Data excerpts
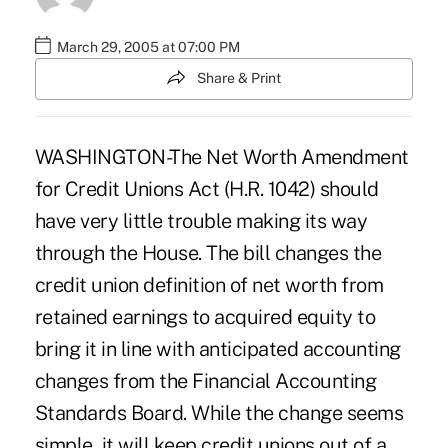
March 29, 2005 at 07:00 PM
Share & Print
WASHINGTON-The Net Worth Amendment
for Credit Unions Act (H.R. 1042) should
have very little trouble making its way
through the House. The bill changes the
credit union definition of net worth from
retained earnings to acquired equity to
bring it in line with anticipated accounting
changes from the Financial Accounting
Standards Board. While the change seems
simple, it will keep credit unions out of a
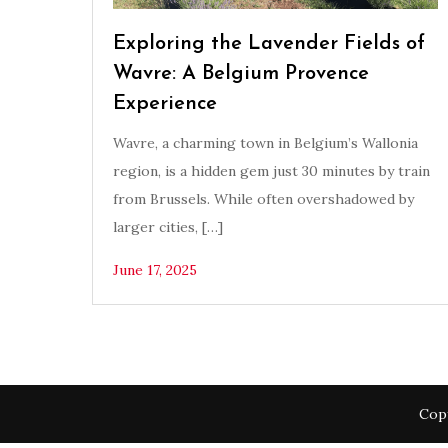
Exploring the Lavender Fields of
Wavre: A Belgium Provence
Experience
Wavre, a charming town in Belgium’s Wallonia
region, is a hidden gem just 30 minutes by train
from Brussels. While often overshadowed by
larger cities, […]
June 17, 2025
Copy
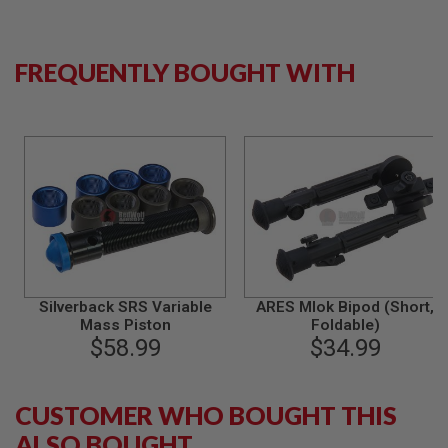
N
S
FREQUENTLY BOUGHT WITH
G
A
S
G
U
N
S
E
L
E
C
T
R
I
Silverback SRS Variable
ARES Mlok Bipod (Short,
C
Mass Piston
Foldable)
G
$58.99
$34.99
U
N
S
CUSTOMER WHO BOUGHT THIS
A
I
ALSO BOUGHT
R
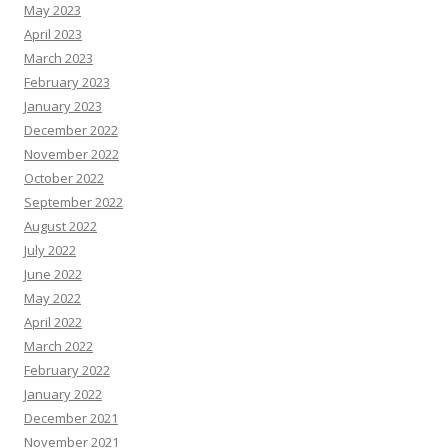
May 2023
April 2023
March 2023
February 2023
January 2023
December 2022
November 2022
October 2022
September 2022
August 2022
July 2022
June 2022
May 2022
April 2022
March 2022
February 2022
January 2022
December 2021
November 2021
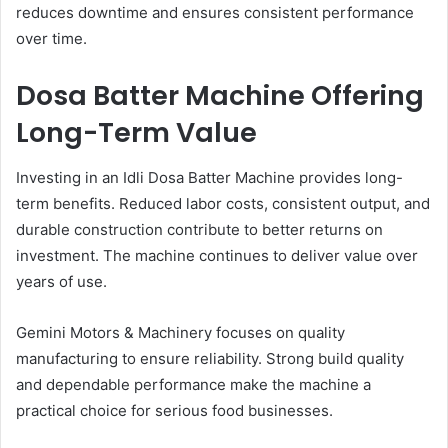
reduces downtime and ensures consistent performance
over time.
Dosa Batter Machine Offering
Long-Term Value
Investing in an Idli Dosa Batter Machine provides long-
term benefits. Reduced labor costs, consistent output, and
durable construction contribute to better returns on
investment. The machine continues to deliver value over
years of use.
Gemini Motors & Machinery focuses on quality
manufacturing to ensure reliability. Strong build quality
and dependable performance make the machine a
practical choice for serious food businesses.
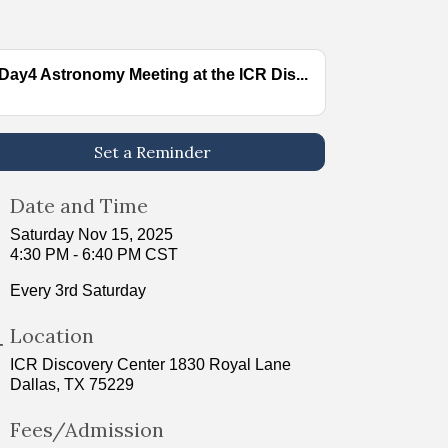
Day4 Astronomy Meeting at the ICR Dis...
Set a Reminder
Date and Time
Saturday Nov 15, 2025
4:30 PM - 6:40 PM CST
Every 3rd Saturday
Location
ICR Discovery Center 1830 Royal Lane
Dallas, TX 75229
Fees/Admission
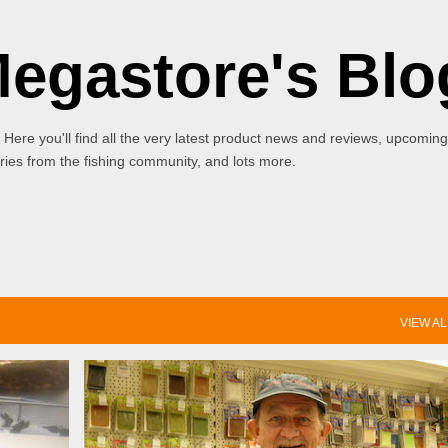
Skip to main content
Megastore's Blo
 Here you'll find all the very latest product news and reviews, upcoming
ies from the fishing community, and lots more.
VIEW AL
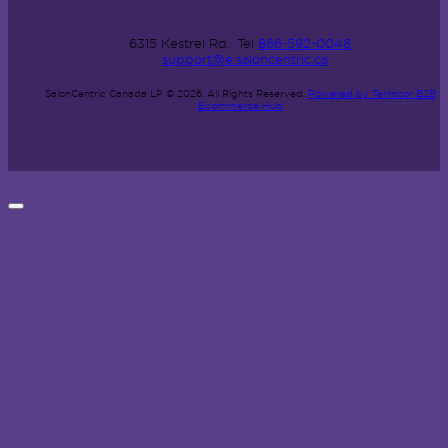
6315 Kestrel Rd.
Tel
866-592-0048
support@e.saloncentric.ca
SalonCentric Canada LP © 2026.
All Rights Reserved.
Powered by Terracor B2B
Ecommerce Hub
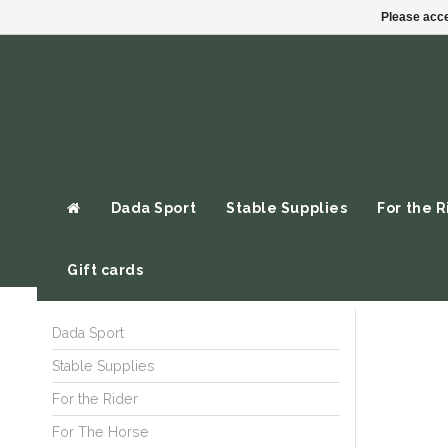
Please acce
Dada Sport
Stable Supplies
For the R
Gift cards
Dada Sport
Stable Supplies
For the Rider
For The Horse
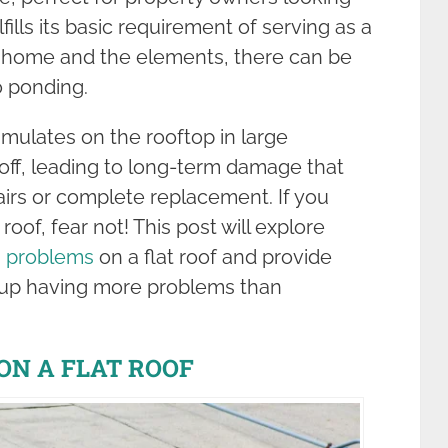
fills its basic requirement of serving as a
 home and the elements, there can be
o ponding.
ulates on the rooftop in large
 off, leading to long-term damage that
airs or complete replacement. If you
roof, fear not! This post will explore
g problems
on a flat roof and provide
 up having more problems than
ON A FLAT ROOF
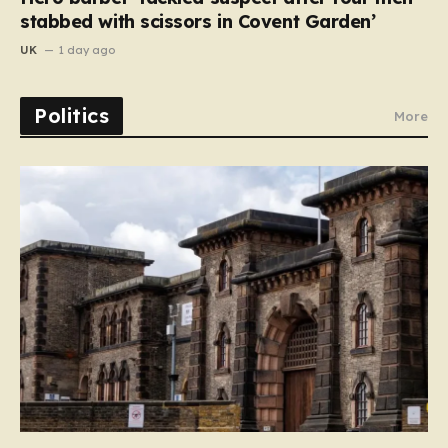
stabbed with scissors in Covent Garden’
UK
1 day ago
Politics
More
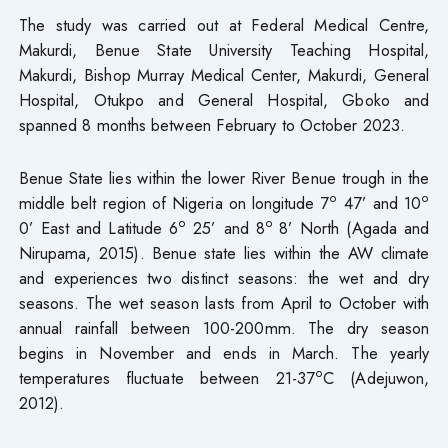
The study was carried out at Federal Medical Centre,
Makurdi, Benue State University Teaching Hospital,
Makurdi, Bishop Murray Medical Center, Makurdi, General
Hospital, Otukpo and General Hospital, Gboko and
spanned 8 months between February to October 2023.
Benue State lies within the lower River Benue trough in the
o
o
middle belt region of Nigeria on longitude 7
47’ and 10
o
o
0’ East and Latitude 6
25’ and 8
8’ North (Agada and
Nirupama, 2015). Benue state lies within the AW climate
and experiences two distinct seasons: the wet and dry
seasons. The wet season lasts from April to October with
annual rainfall between 100-200mm. The dry season
begins in November and ends in March. The yearly
o
temperatures fluctuate between 21-37
C (Adejuwon,
2012).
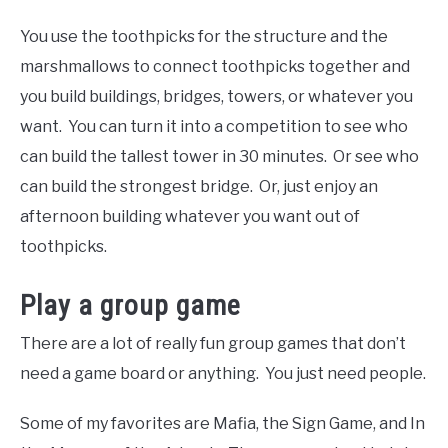
You use the toothpicks for the structure and the
marshmallows to connect toothpicks together and
you build buildings, bridges, towers, or whatever you
want. You can turn it into a competition to see who
can build the tallest tower in 30 minutes. Or see who
can build the strongest bridge. Or, just enjoy an
afternoon building whatever you want out of
toothpicks.
Play a group game
There are a lot of really fun group games that don’t
need a game board or anything. You just need people.
Some of my favorites are Mafia, the Sign Game, and In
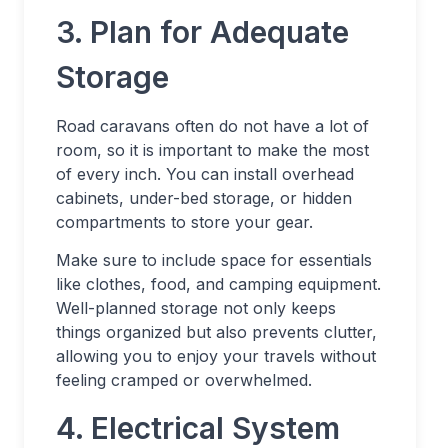
3. Plan for Adequate
Storage
Road caravans often do not have a lot of
room, so it is important to make the most
of every inch. You can install overhead
cabinets, under-bed storage, or hidden
compartments to store your gear.
Make sure to include space for essentials
like clothes, food, and camping equipment.
Well-planned storage not only keeps
things organized but also prevents clutter,
allowing you to enjoy your travels without
feeling cramped or overwhelmed.
4. Electrical System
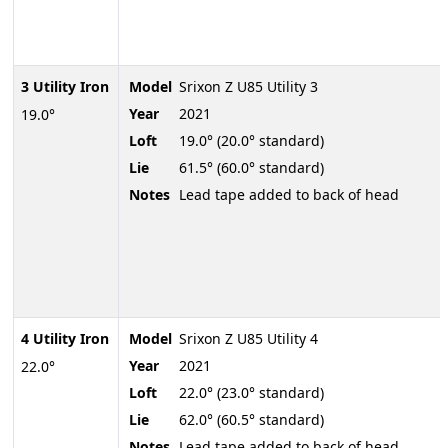
3 Utility Iron
Model
Srixon Z U85 Utility 3
Year
2021
19.0°
Loft
19.0° (20.0° standard)
Lie
61.5° (60.0° standard)
Notes
Lead tape added to back of head
4 Utility Iron
Model
Srixon Z U85 Utility 4
Year
2021
22.0°
Loft
22.0° (23.0° standard)
Lie
62.0° (60.5° standard)
Notes
Lead tape added to back of head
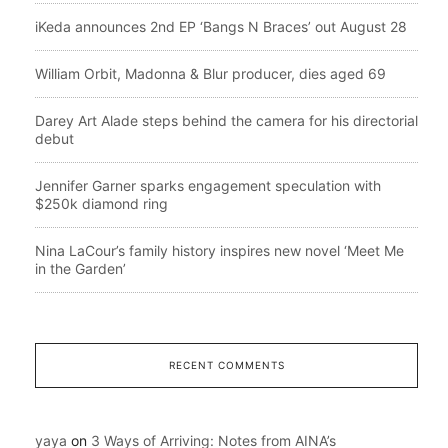
iKeda announces 2nd EP ‘Bangs N Braces’ out August 28
William Orbit, Madonna & Blur producer, dies aged 69
Darey Art Alade steps behind the camera for his directorial
debut
Jennifer Garner sparks engagement speculation with
$250k diamond ring
Nina LaCour’s family history inspires new novel ‘Meet Me
in the Garden’
RECENT COMMENTS
yaya
on
3 Ways of Arriving: Notes from AINA’s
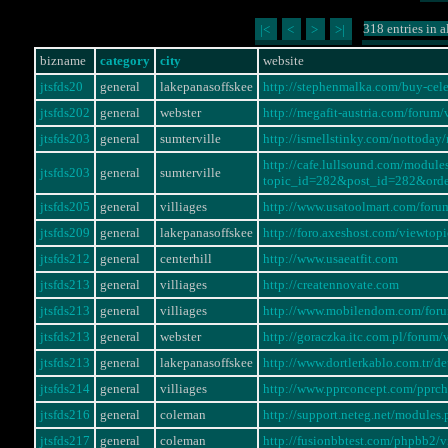
318 entries in a
|<
<
>
>|
bizname
category
city
website
jtsfds20
general
lakepanasoffskee
http://stephenmalka.com/buy-cel
jtsfds202
general
webster
http://megafit-austria.com/foru
jtsfds203
general
sumterville
http://ismellstinky.com/notto
http://cafe.lullsound.com/modul
jtsfds203
general
sumterville
topic_id=282&post_id=282&ord
jtsfds205
general
villiages
http://www.usatoolmart.com/for
jtsfds209
general
lakepanasoffskee
http://foro.axeshost.com/viewto
jtsfds212
general
centerhill
http://www.usaeatfit.com
jtsfds213
general
villiages
http://creatennovate.com
jtsfds213
general
villiages
http://www.mobilendom.com/for
jtsfds213
general
webster
http://goraczka.itc.com.pl/foru
jtsfds213
general
lakepanasoffskee
http://www.dortlerkablo.com.tr/
jtsfds214
general
villiages
http://www.pprconcept.com/pprc
jtsfds216
general
coleman
http://support.neteg.net/modul
jtsfds217
general
coleman
http://fusionbbtest.com/phpbb2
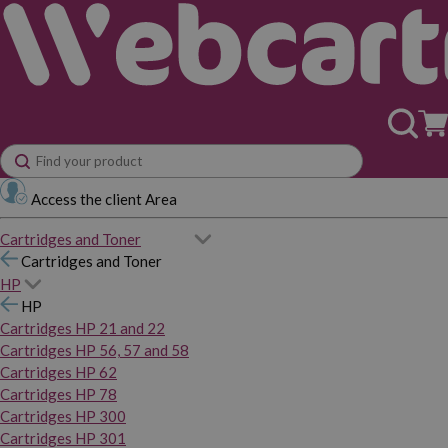
Access the client Area
Cartridges and Toner
Cartridges and Toner
HP
HP
Cartridges HP 21 and 22
Cartridges HP 56, 57 and 58
Cartridges HP 62
Cartridges HP 78
Cartridges HP 300
Cartridges HP 301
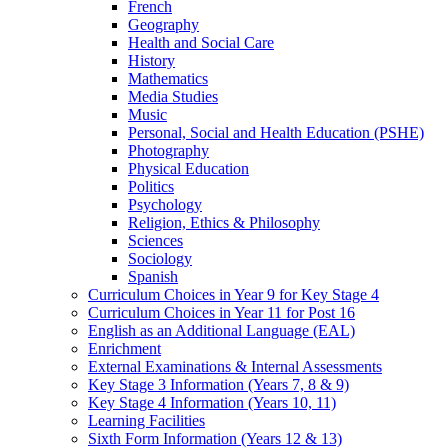
French
Geography
Health and Social Care
History
Mathematics
Media Studies
Music
Personal, Social and Health Education (PSHE)
Photography
Physical Education
Politics
Psychology
Religion, Ethics & Philosophy
Sciences
Sociology
Spanish
Curriculum Choices in Year 9 for Key Stage 4
Curriculum Choices in Year 11 for Post 16
English as an Additional Language (EAL)
Enrichment
External Examinations & Internal Assessments
Key Stage 3 Information (Years 7, 8 & 9)
Key Stage 4 Information (Years 10, 11)
Learning Facilities
Sixth Form Information (Years 12 & 13)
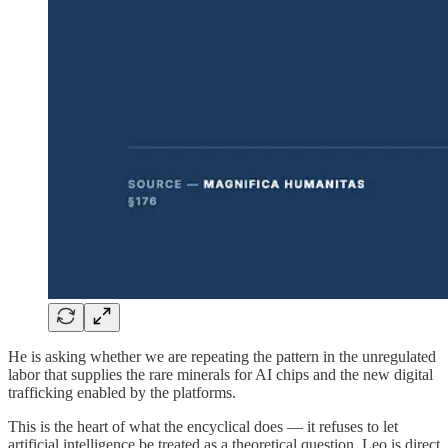
He is asking whether we are repeating the pattern in the unregulated
labor that supplies the rare minerals for AI chips and the new digital
trafficking enabled by the platforms.
This is the heart of what the encyclical does — it refuses to let
artificial intelligence be treated as a theoretical question. Leo is direct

## WHAT YOU ARE ASKED TO DO:
Reproduce every line of text from all the rows above with no changes. Leave the pictures out.

## SOLUTION FOR THIS PROBLEM:
March 29, 2005 at 07:00 PM
Share & Print
WASHINGTON-The Net Worth Amendment
for Credit Unions Act (H.R. 1042) should
have very little trouble making its way
through the House. The bill changes the
credit union definition of net worth from
retained earnings to acquired equity to
bring it in line with anticipated accounting
changes from the Financial Accounting
Standards Board. While the change seems
simple, it will keep credit unions out of a
Exploring the Lavender Fields of
Wavre: A Belgium Provence
Experience
Wavre, a charming town in Belgium’s Wallonia
region, is a hidden gem just 30 minutes by train
from Brussels. While often overshadowed by
larger cities, […]
June 17, 2025
Copy
N
S
FREQUENTLY BOUGHT WITH
G
A
S
G
U
N
S
E
L
E
C
T
R
I
Silverback SRS Variable
ARES Mlok Bipod (Short,
C
Mass Piston
Foldable)
G
$58.99
$34.99
U
N
S
CUSTOMER WHO BOUGHT THIS
A
I
ALSO BOUGHT
R
May 2023
April 2023
March 2023
February 2023
January 2023
December 2022
November 2022
October 2022
September 2022
August 2022
July 2022
June 2022
May 2022
April 2022
March 2022
February 2022
January 2022
December 2021
November 2021
reduces downtime and ensures consistent performance
over time.
Dosa Batter Machine Offering
Long-Term Value
Investing in an Idli Dosa Batter Machine provides long-
term benefits. Reduced labor costs, consistent output, and
durable construction contribute to better returns on
investment. The machine continues to deliver value over
years of use.
Gemini Motors & Machinery focuses on quality
manufacturing to ensure reliability. Strong build quality
and dependable performance make the machine a
practical choice for serious food businesses.
Day4 Astronomy Meeting at the ICR Dis...
Set a Reminder
Date and Time
Saturday Nov 15, 2025
4:30 PM - 6:40 PM CST
Every 3rd Saturday
Location
ICR Discovery Center 1830 Royal Lane
Dallas, TX 75229
Fees/Admission
Skip to main content
Megastore's Blo
 Here you'll find all the very latest product news and reviews, upcoming
ies from the fishing community, and lots more.
VIEW AL
6315 Kestrel Rd.
Tel
866-592-0048
support@e.saloncentric.ca
SalonCentric Canada LP © 2026.
All Rights Reserved.
Powered by Terracor B2B
Ecommerce Hub
Please acce
Dada Sport
Stable Supplies
For the R
Gift cards
Dada Sport
Stable Supplies
For the Rider
For The Horse
fills its basic requirement of serving as a
 home and the elements, there can be
o ponding.
ulates on the rooftop in large
 off, leading to long-term damage that
airs or complete replacement. If you
roof, fear not! This post will explore
g problems
on a flat roof and provide
 up having more problems than
ON A FLAT ROOF
stabbed with scissors in Covent Garden’
UK
1 day ago
Politics
More
The study was carried out at Federal Medical Centre,
Makurdi, Benue State University Teaching Hospital,
Makurdi, Bishop Murray Medical Center, Makurdi, General
Hospital, Otukpo and General Hospital, Gboko and
spanned 8 months between February to October 2023.
Benue State lies within the lower River Benue trough in the
o
o
middle belt region of Nigeria on longitude 7
47’ and 10
o
o
0’ East and Latitude 6
25’ and 8
8’ North (Agada and
Nirupama, 2015). Benue state lies within the AW climate
and experiences two distinct seasons: the wet and dry
seasons. The wet season lasts from April to October with
annual rainfall between 100-200mm. The dry season
begins in November and ends in March. The yearly
o
temperatures fluctuate between 21-37
C (Adejuwon,
2012).
You use the toothpicks for the structure and the
marshmallows to connect toothpicks together and
you build buildings, bridges, towers, or whatever you
want. You can turn it into a competition to see who
can build the tallest tower in 30 minutes. Or see who
can build the strongest bridge. Or, just enjoy an
afternoon building whatever you want out of
toothpicks.
Play a group game
There are a lot of really fun group games that don’t
need a game board or anything. You just need people.
Some of my favorites are Mafia, the Sign Game, and In
3. Plan for Adequate
Storage
Road caravans often do not have a lot of
room, so it is important to make the most
of every inch. You can install overhead
cabinets, under-bed storage, or hidden
compartments to store your gear.
Make sure to include space for essentials
like clothes, food, and camping equipment.
Well-planned storage not only keeps
things organized but also prevents clutter,
allowing you to enjoy your travels without
feeling cramped or overwhelmed.
4. Electrical System
3 Utility Iron
Model
Srixon Z U85 Utility 3
Year
2021
19.0°
Loft
19.0° (20.0° standard)
Lie
61.5° (60.0° standard)
Notes
Lead tape added to back of head
4 Utility Iron
Model
Srixon Z U85 Utility 4
Year
2021
22.0°
Loft
22.0° (23.0° standard)
Lie
62.0° (60.5° standard)
Notes
Lead tape added to back of head
iKeda announces 2nd EP ‘Bangs N Braces’ out August 28
William Orbit, Madonna & Blur producer, dies aged 69
Darey Art Alade steps behind the camera for his directorial
debut
Jennifer Garner sparks engagement speculation with
$250k diamond ring
Nina LaCour’s family history inspires new novel ‘Meet Me
in the Garden’
RECENT COMMENTS
yaya
on
3 Ways of Arriving: Notes from AINA’s
318 entries in a
|<
<
>
>|
bizname
category
city
website
jtsfds20
general
lakepanasoffskee
http://stephenmalka.com/buy-cel
jtsfds202
general
webster
http://megafit-austria.com/foru
jtsfds203
general
sumterville
http://ismellstinky.com/notto
http://cafe.lullsound.com/modul
jtsfds203
general
sumterville
topic_id=282&post_id=282&ord
jtsfds205
general
villiages
http://www.usatoolmart.com/for
jtsfds209
general
lakepanasoffskee
http://foro.axeshost.com/viewto
jtsfds212
general
centerhill
http://www.usaeatfit.com
jtsfds213
general
villiages
http://creatennovate.com
jtsfds213
general
villiages
http://www.mobilendom.com/for
jtsfds213
general
webster
http://goraczka.itc.com.pl/foru
jtsfds213
general
lakepanasoffskee
http://www.dortlerkablo.com.tr/
jtsfds214
general
villiages
http://www.pprconcept.com/pprc
jtsfds216
general
coleman
http://support.neteg.net/modul
jtsfds217
general
coleman
http://fusionbbtest.com/phpbb2
Access the client Area
Cartridges and Toner
Cartridges and Toner
HP
HP
Cartridges HP 21 and 22
Cartridges HP 56, 57 and 58
Cartridges HP 62
Cartridges HP 78
Cartridges HP 300
Cartridges HP 301
French
Geography
Health and Social Care
History
Mathematics
Media Studies
Music
Personal, Social and Health Education (PSHE)
Photography
Physical Education
Politics
Psychology
Religion, Ethics & Philosophy
Sciences
Sociology
Spanish
Curriculum Choices in Year 9 for Key Stage 4
Curriculum Choices in Year 11 for Post 16
English as an Additional Language (EAL)
Enrichment
External Examinations & Internal Assessments
Key Stage 3 Information (Years 7, 8 & 9)
Key Stage 4 Information (Years 10, 11)
Learning Facilities
Sixth Form Information (Years 12 & 13)
He is asking whether we are repeating the pattern in the unregulated
labor that supplies the rare minerals for AI chips and the new digital
trafficking enabled by the platforms.
This is the heart of what the encyclical does — it refuses to let
artificial intelligence be treated as a theoretical question. Leo is direct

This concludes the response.